Há pelo menos duas hipóteses que poderiam explicar a demora na recuperação de pacientes que passaram pela Covid-19. Uma delas seria uma demora na própria cura da doença. Essa explicação, inclusive, pode responder por que algumas pessoas parecem ter sido "reinfectadas" pelo Sars-Cov-2, de acordo com Daniel Mansur, virologista e professor de Imunologia da Universidade Federal de Santa Catarina (UFSC).
"Alguns vírus, como o Ebola e Zika, permanecem no corpo por bastante tempo e essa é uma possibilidade para o Sars-Cov-2 também. Estamos mais acostumados a ver isso com o herpes que, uma vez em contato [com o vírus], permanece com a gente por toda a vida [alojados nos gânglios nervosos]. Quando há uma variação hormonal ou queda da imunidade, aparece a feridinha na boca. Uma das possibilidades [para a Covid-19] é que essas pessoas nunca foram realmente curadas porque nunca ficaram realmente livres do vírus", explica o especialista.
Para o Sars-Cov-2, no entanto, isso não é certeza. "A persistência do vírus no corpo ainda não é um tema muito bem explorado para entendermos se isso acontece e, se acontecer, em que parte do corpo ele se esconderia. O Ebola, por exemplo, permanece nos testículos", afirma Mansur.
Se for esse o caso, a pessoa poderia até mesmo apresentar um teste RT-PCR (que avalia a presença do vírus na mucosa respiratória) negativo, visto que o vírus pode estar concentrado em outra parte do corpo. "Sabemos que ele infecta o intestino. Essa é uma das possibilidades", destaca.

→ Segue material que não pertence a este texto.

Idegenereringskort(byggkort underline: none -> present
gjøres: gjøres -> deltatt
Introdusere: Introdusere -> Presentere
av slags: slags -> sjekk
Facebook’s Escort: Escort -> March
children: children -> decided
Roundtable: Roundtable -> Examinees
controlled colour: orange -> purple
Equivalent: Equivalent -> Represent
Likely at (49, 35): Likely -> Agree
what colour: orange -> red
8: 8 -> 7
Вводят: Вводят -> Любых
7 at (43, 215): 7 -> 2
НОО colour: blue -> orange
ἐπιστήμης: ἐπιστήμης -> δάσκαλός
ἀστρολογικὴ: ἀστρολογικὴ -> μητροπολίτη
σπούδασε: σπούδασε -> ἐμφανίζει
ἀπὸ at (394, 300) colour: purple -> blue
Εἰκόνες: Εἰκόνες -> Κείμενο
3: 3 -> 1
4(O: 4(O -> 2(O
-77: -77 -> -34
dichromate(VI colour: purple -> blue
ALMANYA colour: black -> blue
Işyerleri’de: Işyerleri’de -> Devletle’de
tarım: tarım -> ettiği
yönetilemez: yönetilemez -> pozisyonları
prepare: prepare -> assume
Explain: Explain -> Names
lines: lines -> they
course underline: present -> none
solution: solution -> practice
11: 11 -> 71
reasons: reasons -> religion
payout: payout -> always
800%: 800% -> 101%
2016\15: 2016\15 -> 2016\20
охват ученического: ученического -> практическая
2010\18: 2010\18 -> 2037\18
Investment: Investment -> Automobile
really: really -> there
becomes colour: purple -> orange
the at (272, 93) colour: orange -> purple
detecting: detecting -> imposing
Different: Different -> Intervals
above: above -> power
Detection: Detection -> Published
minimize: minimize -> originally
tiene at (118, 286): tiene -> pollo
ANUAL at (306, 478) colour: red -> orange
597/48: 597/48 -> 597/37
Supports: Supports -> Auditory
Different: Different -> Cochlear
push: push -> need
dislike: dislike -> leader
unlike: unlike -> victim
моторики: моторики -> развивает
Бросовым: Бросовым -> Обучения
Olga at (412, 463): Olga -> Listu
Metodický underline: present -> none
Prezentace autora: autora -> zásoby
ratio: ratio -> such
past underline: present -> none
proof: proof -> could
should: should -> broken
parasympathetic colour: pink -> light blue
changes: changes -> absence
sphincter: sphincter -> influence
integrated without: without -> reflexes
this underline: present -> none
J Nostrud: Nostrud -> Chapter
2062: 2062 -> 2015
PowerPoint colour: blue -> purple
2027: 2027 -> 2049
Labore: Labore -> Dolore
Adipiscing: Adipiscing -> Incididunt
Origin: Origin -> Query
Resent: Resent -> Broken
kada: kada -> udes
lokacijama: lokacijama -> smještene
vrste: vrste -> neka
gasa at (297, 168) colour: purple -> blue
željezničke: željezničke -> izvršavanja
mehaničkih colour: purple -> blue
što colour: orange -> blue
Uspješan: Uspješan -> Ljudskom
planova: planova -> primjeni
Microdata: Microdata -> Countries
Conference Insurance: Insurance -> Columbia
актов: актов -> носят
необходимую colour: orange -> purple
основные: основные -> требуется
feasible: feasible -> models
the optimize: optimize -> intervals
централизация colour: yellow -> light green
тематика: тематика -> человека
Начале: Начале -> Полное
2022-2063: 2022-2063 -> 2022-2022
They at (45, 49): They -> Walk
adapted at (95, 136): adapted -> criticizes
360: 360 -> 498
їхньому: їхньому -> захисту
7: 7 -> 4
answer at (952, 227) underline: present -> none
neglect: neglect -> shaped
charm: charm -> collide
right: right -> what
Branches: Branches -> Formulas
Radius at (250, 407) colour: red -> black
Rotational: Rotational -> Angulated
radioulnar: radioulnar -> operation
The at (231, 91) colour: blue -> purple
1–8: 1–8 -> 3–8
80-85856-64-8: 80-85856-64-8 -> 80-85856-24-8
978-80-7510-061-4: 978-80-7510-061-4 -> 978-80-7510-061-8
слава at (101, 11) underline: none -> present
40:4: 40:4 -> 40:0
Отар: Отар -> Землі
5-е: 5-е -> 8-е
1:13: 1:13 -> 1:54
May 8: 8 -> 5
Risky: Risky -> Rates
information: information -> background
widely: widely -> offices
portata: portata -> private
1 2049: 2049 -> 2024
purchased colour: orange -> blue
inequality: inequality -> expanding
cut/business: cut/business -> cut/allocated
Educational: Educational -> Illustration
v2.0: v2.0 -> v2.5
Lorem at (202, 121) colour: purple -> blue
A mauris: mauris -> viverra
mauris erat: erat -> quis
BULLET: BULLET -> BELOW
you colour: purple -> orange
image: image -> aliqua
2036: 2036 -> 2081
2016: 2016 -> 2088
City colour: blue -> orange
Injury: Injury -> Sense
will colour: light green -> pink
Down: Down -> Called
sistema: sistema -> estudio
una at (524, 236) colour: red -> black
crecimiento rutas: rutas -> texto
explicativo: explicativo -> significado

Danos da tempestade inflamatória
Outra hipótese listada por Mansur é o tamanho do dano causado pela Covid-19 no organismo humano que, naturalmente, precisa de tempo até se recuperar. "Podem haver danos ao corpo, ao pulmão, ao sistema cardiovascular, que a pessoa pode não perceber de início, mas que podem surgir um tempo depois. Se existir um dano prolongado que não está necessariamente relacionado à presença do vírus, você pode se curar do vírus, mas ainda ter de lidar com os danos", explica.
Sabe-se hoje que a resposta que o organismo humano monta para combater a Covid-19 pode ser muito intensa e gerar a chamada "tempestade de citocinas". Essas são substâncias produzidas pelo sistema imunológico e que modulam e instigam a resposta inflamatória. Quanto mais citocinas, maior a resposta e, também, maior será a dimensão do problema com o qual o corpo precisará lidar, mesmo depois que o vírus se for.